Draw a tree.  Any Tree.  Sequentially number both ends of each branch or branch segment, starting with 1.  You have created a “graph” – each number is at a “vertex” and each branch segment is an “edge.”  For each edge (the segment between 2 adjacent vertices), calculate the positive difference between the adjacent vertex numbers, and label that edge with your result.  Your tree is “graceful” if you have an edge with every number beginning with 1 up to the number of edges your tree has, without repeats. 

Unsolved question:  Is every tree graceful?

The kids spent the whole hour exploring this question.  They drew their own trees, and tested them out.
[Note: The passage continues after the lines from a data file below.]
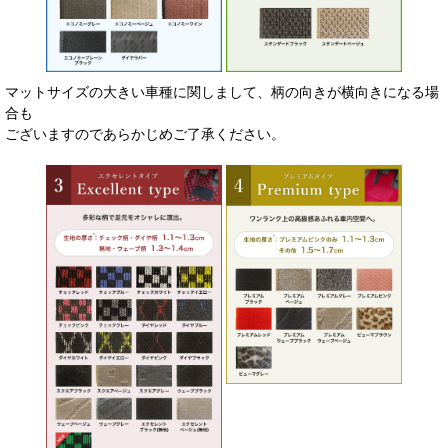
マットサイズの大きい車種に関しまして、柄の向きが横向きになる場
合も
ございますのであらかじめご了承ください。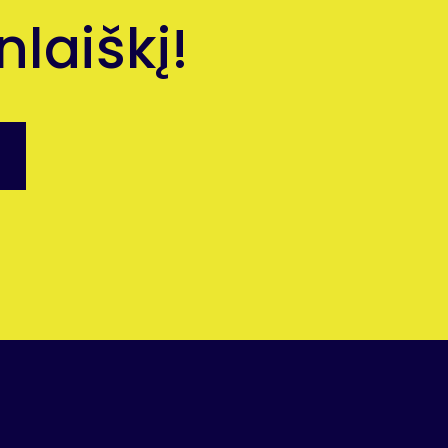
laiškį!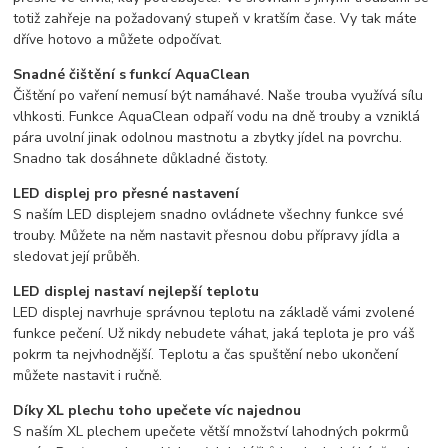
totiž zahřeje na požadovaný stupeň v kratším čase. Vy tak máte
dříve hotovo a můžete odpočívat.
Snadné čištění s funkcí AquaClean
Čištění po vaření nemusí být namáhavé. Naše trouba využívá sílu
vlhkosti. Funkce AquaClean odpaří vodu na dně trouby a vzniklá
pára uvolní jinak odolnou mastnotu a zbytky jídel na povrchu.
Snadno tak dosáhnete důkladné čistoty.
LED displej pro přesné nastavení
S naším LED displejem snadno ovládnete všechny funkce své
trouby. Můžete na něm nastavit přesnou dobu přípravy jídla a
sledovat její průběh.
LED displej nastaví nejlepší teplotu
LED displej navrhuje správnou teplotu na základě vámi zvolené
funkce pečení. Už nikdy nebudete váhat, jaká teplota je pro váš
pokrm ta nejvhodnější. Teplotu a čas spuštění nebo ukončení
můžete nastavit i ručně.
Díky XL plechu toho upečete víc najednou
S naším XL plechem upečete větší množství lahodných pokrmů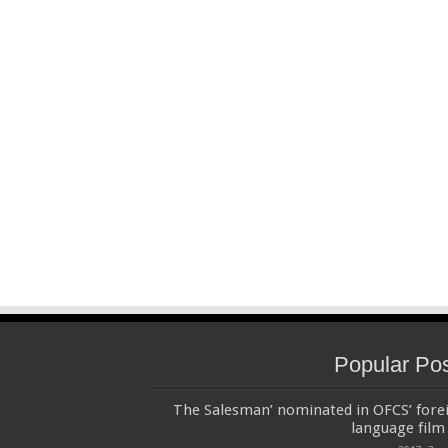
Popular Po
‘The Salesman’ nominated in OFCS’ fore
language film 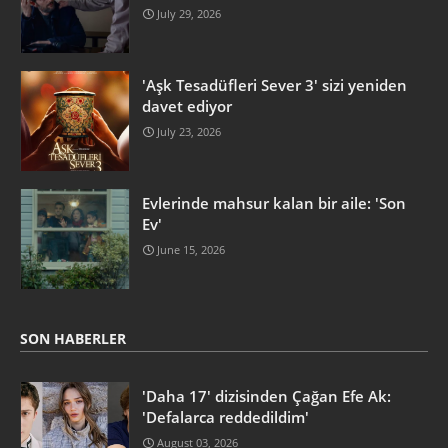
July 29, 2026
'Aşk Tesadüfleri Sever 3' sizi yeniden
davet ediyor
July 23, 2026
Evlerinde mahsur kalan bir aile: 'Son
Ev'
June 15, 2026
SON HABERLER
'Daha 17' dizisinden Çağan Efe Ak:
'Defalarca reddedildim'
August 03, 2026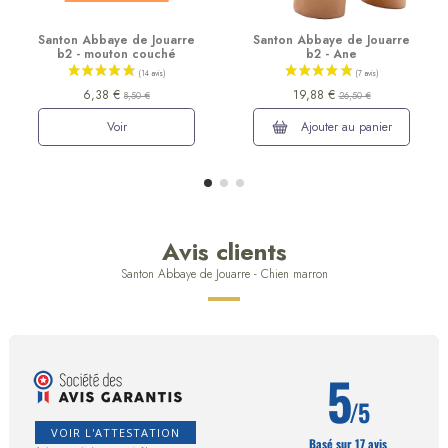
Santon Abbaye de Jouarre
Santon Abbaye de Jouarre
b2 - mouton couché
b2 - Ane
6,38 €
19,88 €
8,50 €
26,50 €
Voir
Ajouter au panier
Avis clients
Santon Abbaye de Jouarre - Chien marron
5
/5
VOIR L'ATTESTATION
Basé sur 17 avis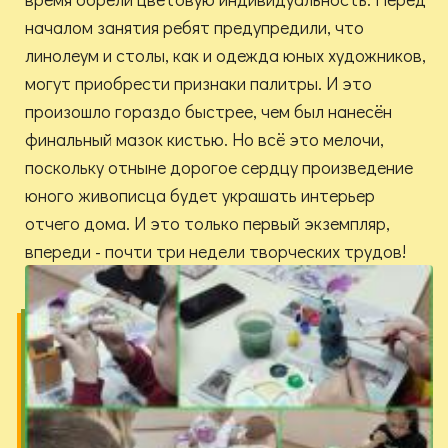
началом занятия ребят предупредили, что
линолеум и столы, как и одежда юных художников,
могут приобрести признаки палитры. И это
произошло гораздо быстрее, чем был нанесён
финальный мазок кистью. Но всё это мелочи,
поскольку отныне дорогое сердцу произведение
юного живописца будет украшать интерьер
отчего дома. И это только первый экземпляр,
впереди - почти три недели творческих трудов!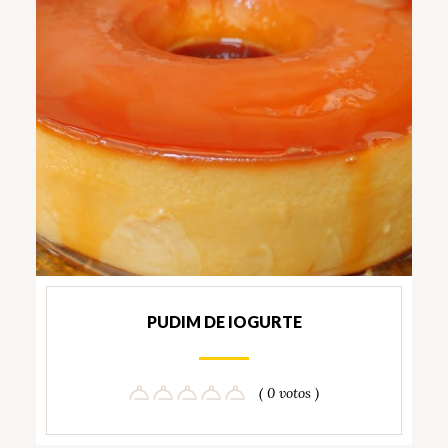
PUDIM DE IOGURTE
( 0 votos )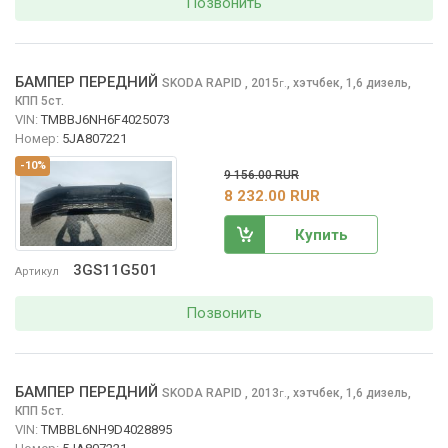
Позвонить
БАМПЕР ПЕРЕДНИЙ
SKODA RAPID
, 2015
,
хэтчбек, 1,6 дизель,
г.
КПП 5ст.
VIN:
TMBBJ6NH6F4025073
Номер:
5JA807221
-10%
9 156.00 RUR
8 232.00 RUR
Купить
3GS11G501
Артикул
Позвонить
БАМПЕР ПЕРЕДНИЙ
SKODA RAPID
, 2013
,
хэтчбек, 1,6 дизель,
г.
КПП 5ст.
VIN:
TMBBL6NH9D4028895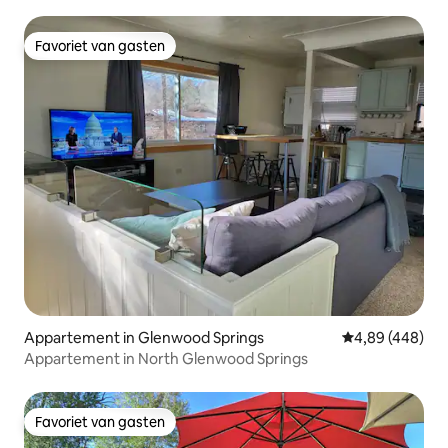
Favoriet van gasten
Favoriet van gasten
Appartement in Glenwood Springs
Gemiddelde beo
4,89 (448)
Appartement in North Glenwood Springs
Favoriet van gasten
Favoriet van gasten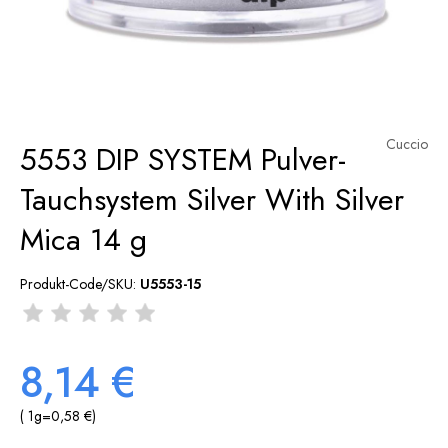
Cuccio
5553 DIP SYSTEM Pulver-
Tauchsystem Silver With Silver
Mica 14 g
Produkt-Code/SKU:
U5553-15
8,14 €
( 1
g
=
0,58 €
)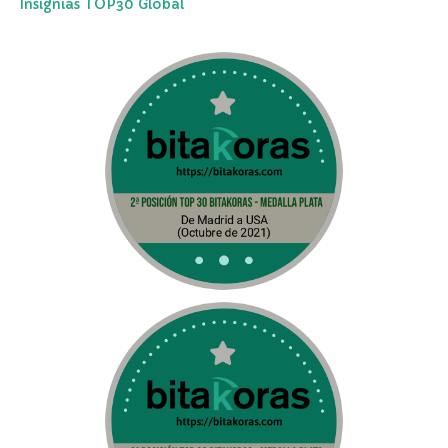
Insignias TOP30 Global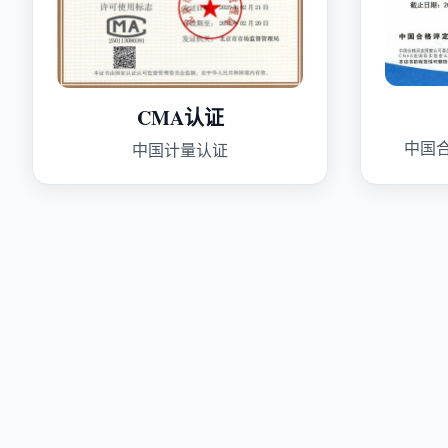
CMA认证
中国
中国计量认证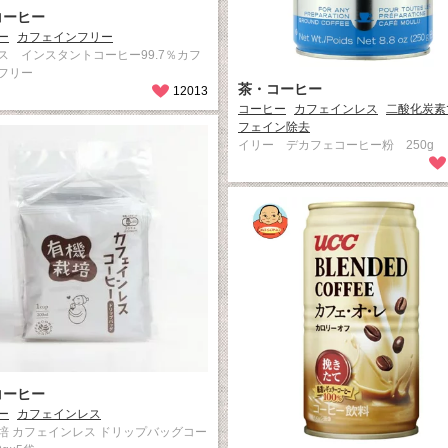
コーヒー
ー
カフェインフリー
ス インスタントコーヒー99.7％カフ
フリー
茶・コーヒー
12013
コーヒー
カフェインレス
二酸化炭素
フェイン除去
イリー デカフェコーヒー粉 250g
コーヒー
ー
カフェインレス
培 カフェインレス ドリップバッグコー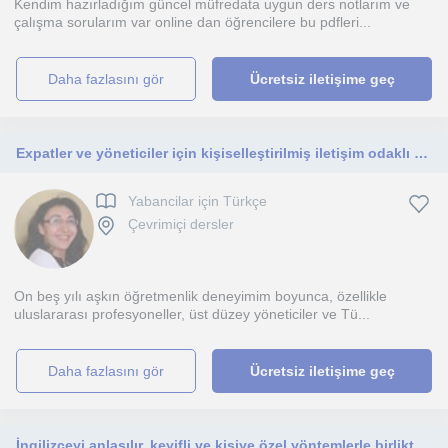
Kendim hazırladığım güncel müfredata uygun ders notlarım ve
çalışma sorularım var online dan öğrencilere bu pdfleri...
daha fazlasını gör
Ücretsiz iletişime geç
Expatler ve yöneticiler için kişiselleştirilmiş iletişim odaklı Türkçe eğitimi
Yabancilar için Türkçe
Çevrimiçi dersler
On beş yılı aşkın öğretmenlik deneyimim boyunca, özellikle
uluslararası profesyoneller, üst düzey yöneticiler ve Tü...
daha fazlasını gör
Ücretsiz iletişime geç
İngilizceyi anlaşılır, keyifli ve kişiye özel yöntemlerle birlikte öğrenelim.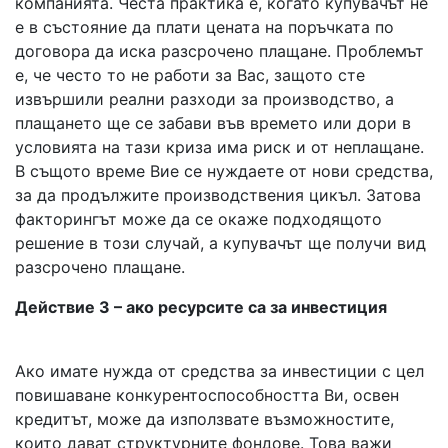
компанията. Честа практика е, когато купувачът не
е в състояние да плати цената на поръчката по
договора да иска разсрочено плащане. Проблемът
е, че често то не работи за Вас, защото сте
извършили реални разходи за производство, а
плащането ще се забави във времето или дори в
условията на тази криза има риск и от неплащане.
В същото време Вие се нуждаете от нови средства,
за да продължите производствения цикъл. Затова
факторингът може да се окаже подходящото
решение в този случай, а купувачът ще получи вид
разсрочено плащане.
Действие 3 – ако ресурсите са за инвестиция
Ако имате нужда от средства за инвестиции с цел
повишаване конкурентоспособността Ви, освен
кредитът, може да използвате възможностите,
които дават структурните фондове. Това важи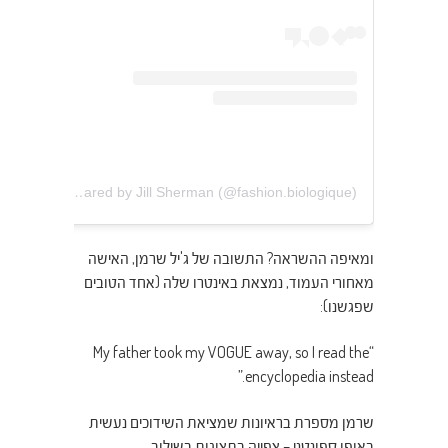
A post shared by Jill Sherman (@fashion.biologique)
ומאיפה ההשראה? התשובה של ג'יל שרמן, האישה
מאחורי העמוד, נמצאת באינטרו שלה (אחד הטובים
שפגשנו):
“My father took my VOGUE away, so I read the
encyclopedia instead.”
שרמן מספרת בראיונות שמציאת השידוכים נעשית
באופן ספונטני – צפייה בתצוגות בשילוב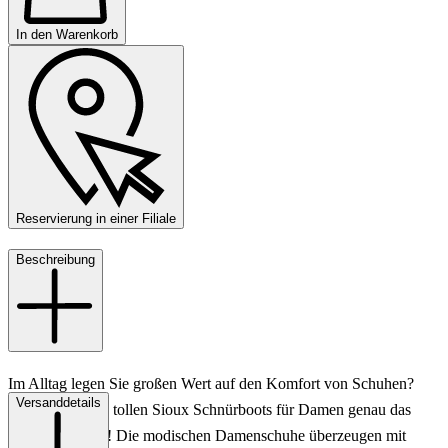
In den Warenkorb
Reservierung in einer Filiale
Beschreibung
Im Alltag legen Sie großen Wert auf den Komfort von Schuhen?
Versanddetails
Dann sind diese tollen Sioux Schnürboots für Damen genau das
Richtige für Sie! Die modischen Damenschuhe überzeugen mit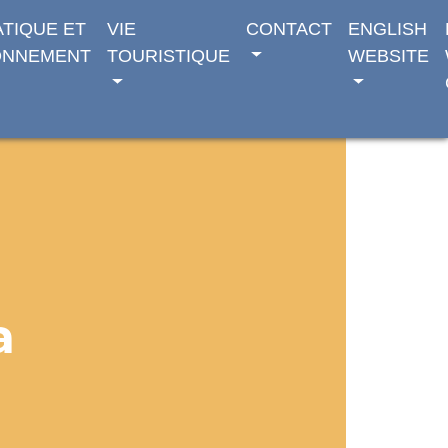
ATIQUE ET
VIE
CONTACT
ENGLISH
ONNEMENT
TOURISTIQUE
WEBSITE
a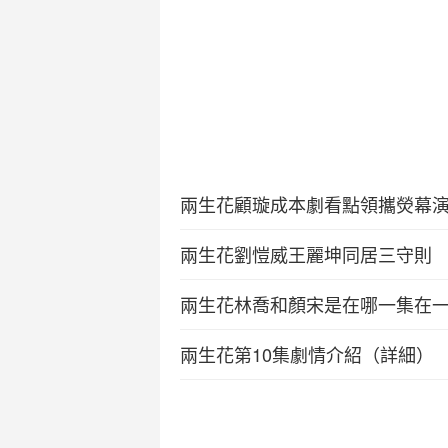
兩生花顧璇成本劇看點領攜熒幕
兩生花劉愷威王麗坤同居三守則
兩生花林喬和顏宋是在哪一集在
兩生花第10集劇情介紹（詳細）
Some of the interesting questions and comments that came up:

  • “Why can’t I use the tree I drew for this problem?” J wanted her branches to reconnect to the tree in a way that I said was disallowed.  I explained that graphs can be “trees” or “nets” and that the Graceful Tree conjecture did not apply to nets.  Her trees were nets.  (See Gordon Rugg’s blog for a nice visual explanation of the difference between trees and nets.)
  • “This is like Sudoku.” Wikipedia describes Sudoku as a “logic-based, combinatorial number-placement game.”  Yep, sounds the same!
  • “This is like that problem we did with the names.” (Reference to “Finding a Planar Graph,” a graph theory problem we did in week 1.)
  • Is there a strategy in how you construct your tree? (This question was from me.)

The students came up with multiple types of trees, so we briefly discussed categories of trees – caterpillar trees, star trees, etc.  – and what mathematicians have (or have not) determined about each.  Take a look at the photos of the kids’ attempts in the photo gallery.  If this question really captures your fancy, mathematician Shiva Kintali has done a lot of work on graceful trees – look him up on google and youtube (search “Kintali Graceful Tree”).

I urge you again, though, to check out the photos of the students’ work.


PS  Thanks again to Gordon Hamilton, his website math pickle, and the Unsolved K-12 team, for introducing me to another wonderful unsolved problem in mathematics!